Aggregation in MongoDB

Authors
  • avatar
    Name
    Hieu Cao
    Twitter

Introduction

MongoDB's aggregation framework is a powerful tool for processing and transforming data. It allows you to perform complex data analysis tasks such as filtering, grouping, sorting, and calculating aggregated results directly within the database.

In this blog, we’ll explore the basics of MongoDB’s aggregation framework, including its core components and practical examples.


Prerequisites

Before diving into aggregation, ensure you have:

  • MongoDB installed and running.
  • Access to the MongoDB shell or a database management tool.

What Is Aggregation?

Aggregation in MongoDB involves processing data records and returning computed results. It is used to analyze data patterns, extract insights, and prepare summarized reports. The aggregation framework consists of a pipeline that processes data in stages.
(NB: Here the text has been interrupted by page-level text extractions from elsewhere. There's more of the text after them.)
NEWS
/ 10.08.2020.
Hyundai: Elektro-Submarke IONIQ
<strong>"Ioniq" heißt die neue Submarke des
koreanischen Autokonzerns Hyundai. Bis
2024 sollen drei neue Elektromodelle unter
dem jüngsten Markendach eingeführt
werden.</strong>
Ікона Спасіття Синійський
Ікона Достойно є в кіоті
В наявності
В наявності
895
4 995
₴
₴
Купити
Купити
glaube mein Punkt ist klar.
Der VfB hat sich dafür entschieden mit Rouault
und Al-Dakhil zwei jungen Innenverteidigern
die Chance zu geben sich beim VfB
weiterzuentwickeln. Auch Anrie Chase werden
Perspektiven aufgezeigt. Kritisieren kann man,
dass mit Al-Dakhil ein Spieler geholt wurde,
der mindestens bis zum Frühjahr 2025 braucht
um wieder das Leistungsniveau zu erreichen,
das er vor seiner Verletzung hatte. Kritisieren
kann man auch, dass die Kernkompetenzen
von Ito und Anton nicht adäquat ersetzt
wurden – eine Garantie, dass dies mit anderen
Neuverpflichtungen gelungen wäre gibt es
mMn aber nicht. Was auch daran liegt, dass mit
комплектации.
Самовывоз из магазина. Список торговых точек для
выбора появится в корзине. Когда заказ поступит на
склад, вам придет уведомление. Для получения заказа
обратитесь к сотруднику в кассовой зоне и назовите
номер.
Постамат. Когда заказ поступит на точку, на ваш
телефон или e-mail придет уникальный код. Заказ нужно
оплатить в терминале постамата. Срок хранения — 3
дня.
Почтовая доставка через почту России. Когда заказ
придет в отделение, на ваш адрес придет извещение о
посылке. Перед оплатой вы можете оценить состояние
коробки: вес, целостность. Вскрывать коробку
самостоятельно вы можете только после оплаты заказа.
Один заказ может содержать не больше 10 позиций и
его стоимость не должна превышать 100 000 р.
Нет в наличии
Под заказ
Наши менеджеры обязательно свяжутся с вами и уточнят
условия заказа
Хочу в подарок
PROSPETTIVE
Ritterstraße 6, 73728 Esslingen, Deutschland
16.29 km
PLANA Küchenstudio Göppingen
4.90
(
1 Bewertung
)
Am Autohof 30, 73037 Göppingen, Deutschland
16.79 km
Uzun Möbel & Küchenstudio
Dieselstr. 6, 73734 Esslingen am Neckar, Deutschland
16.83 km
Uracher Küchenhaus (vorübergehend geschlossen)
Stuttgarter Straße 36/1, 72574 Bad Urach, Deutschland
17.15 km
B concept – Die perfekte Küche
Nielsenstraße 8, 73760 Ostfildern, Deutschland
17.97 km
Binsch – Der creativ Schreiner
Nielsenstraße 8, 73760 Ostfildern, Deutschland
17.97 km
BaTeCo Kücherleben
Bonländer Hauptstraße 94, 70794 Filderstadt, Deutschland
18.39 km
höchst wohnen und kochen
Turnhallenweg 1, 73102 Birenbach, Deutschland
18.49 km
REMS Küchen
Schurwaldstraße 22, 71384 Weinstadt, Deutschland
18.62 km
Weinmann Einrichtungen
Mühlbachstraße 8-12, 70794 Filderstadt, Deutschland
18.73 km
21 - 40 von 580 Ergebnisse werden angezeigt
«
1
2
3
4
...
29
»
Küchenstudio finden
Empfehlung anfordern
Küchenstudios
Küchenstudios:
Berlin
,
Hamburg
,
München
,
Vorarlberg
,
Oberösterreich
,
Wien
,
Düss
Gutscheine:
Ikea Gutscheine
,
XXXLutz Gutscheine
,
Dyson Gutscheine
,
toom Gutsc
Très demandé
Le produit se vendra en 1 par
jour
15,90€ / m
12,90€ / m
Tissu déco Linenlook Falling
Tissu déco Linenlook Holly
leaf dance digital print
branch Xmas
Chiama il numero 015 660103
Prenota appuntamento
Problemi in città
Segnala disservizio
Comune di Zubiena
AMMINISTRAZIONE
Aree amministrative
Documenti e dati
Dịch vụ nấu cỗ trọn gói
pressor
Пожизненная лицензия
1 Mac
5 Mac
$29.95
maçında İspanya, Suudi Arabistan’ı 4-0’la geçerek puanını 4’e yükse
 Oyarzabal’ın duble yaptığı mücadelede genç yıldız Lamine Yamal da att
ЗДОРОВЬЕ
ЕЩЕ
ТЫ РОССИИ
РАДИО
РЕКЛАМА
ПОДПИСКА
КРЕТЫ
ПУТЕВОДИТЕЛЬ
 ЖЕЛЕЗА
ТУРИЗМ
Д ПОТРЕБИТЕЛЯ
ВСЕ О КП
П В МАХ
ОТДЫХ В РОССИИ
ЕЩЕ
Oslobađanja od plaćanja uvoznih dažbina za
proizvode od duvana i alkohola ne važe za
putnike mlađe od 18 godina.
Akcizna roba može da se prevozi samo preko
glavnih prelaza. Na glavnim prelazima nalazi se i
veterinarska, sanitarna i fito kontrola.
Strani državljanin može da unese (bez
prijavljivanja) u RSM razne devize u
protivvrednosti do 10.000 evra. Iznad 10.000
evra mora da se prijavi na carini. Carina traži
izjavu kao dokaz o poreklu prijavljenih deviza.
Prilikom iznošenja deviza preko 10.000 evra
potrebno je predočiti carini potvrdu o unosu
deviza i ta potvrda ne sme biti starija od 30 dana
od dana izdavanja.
Key Components of the Aggregation Framework:

  • Pipeline: A sequence of stages that process documents.
  • Stages: Operations like $match, $group, $project, etc., applied sequentially to the input documents.
  • Expressions: Specify calculations or transformations within stages.

Basic Aggregation Stages

1. $match: Filtering Documents

Filters the documents based on specified conditions.

Example:

Retrieve users aged above 30:

> db.users.aggregate([
  { $match: { age: { $gt: 30 } } }
]);

2. $group: Grouping Data

Groups documents by a specified field and performs aggregation operations like sum, average, etc.

Example:

Group users by isActive status and count them:

> db.users.aggregate([
  { $group: { _id: "$isActive", count: { $sum: 1 } } }
]);

3. $project: Shaping the Output

Selects specific fields and transforms the data structure.

Example:

Show only user names and ages:

> db.users.aggregate([
  { $project: { name: 1, age: 1, _id: 0 } }
]);

4. $sort: Sorting Documents

Sorts documents by specified fields in ascending or descending order.

Example:

Sort users by age in descending order:

> db.users.aggregate([
  { $sort: { age: -1 } }
]);

5. $limit and $skip: Paginating Results

  • $limit: Restricts the number of documents.
  • $skip: Skips a specified number of documents.

Example:

Retrieve the top 5 oldest users:

> db.users.aggregate([
  { $sort: { age: -1 } },
  { $limit: 5 }
]);

Combining Stages: A Full Example

Suppose we have the following sales collection:

{
  product: "Laptop",
  category: "Electronics",
  price: 1200,
  quantity: 10
},
{
  product: "Phone",
  category: "Electronics",
  price: 800,
  quantity: 20
},
{
  product: "Chair",
  category: "Furniture",
  price: 150,
  quantity: 15
}

Task:

Calculate total sales revenue for each category.

Solution:

> db.sales.aggregate([
  { $group: { _id: "$category", totalRevenue: { $sum: { $multiply: ["$price", "$quantity"] } } } },
  { $sort: { totalRevenue: -1 } }
]);

Output:

{
  _id: "Electronics",
  totalRevenue: 28000
},
{
  _id: "Furniture",
  totalRevenue: 2250
}

Tips for Using Aggregation Effectively

  1. Indexing: Use indexes to optimize performance for $match stages.
  2. Pipeline Order: Place $match and $limit early in the pipeline to reduce the dataset size.
  3. Test Incrementally: Build your pipeline step by step to debug issues more easily.
  4. Aggregation Expressions: Leverage expressions like $sum, $avg, $min, $max, and $multiply for advanced calculations.

Conclusion

The MongoDB aggregation framework is a versatile and powerful feature for data processing and analysis. By mastering its stages and expressions, you can perform a wide range of data operations efficiently. Experiment with the examples provided and explore more advanced use cases to unlock its full potential.

Happy Coding!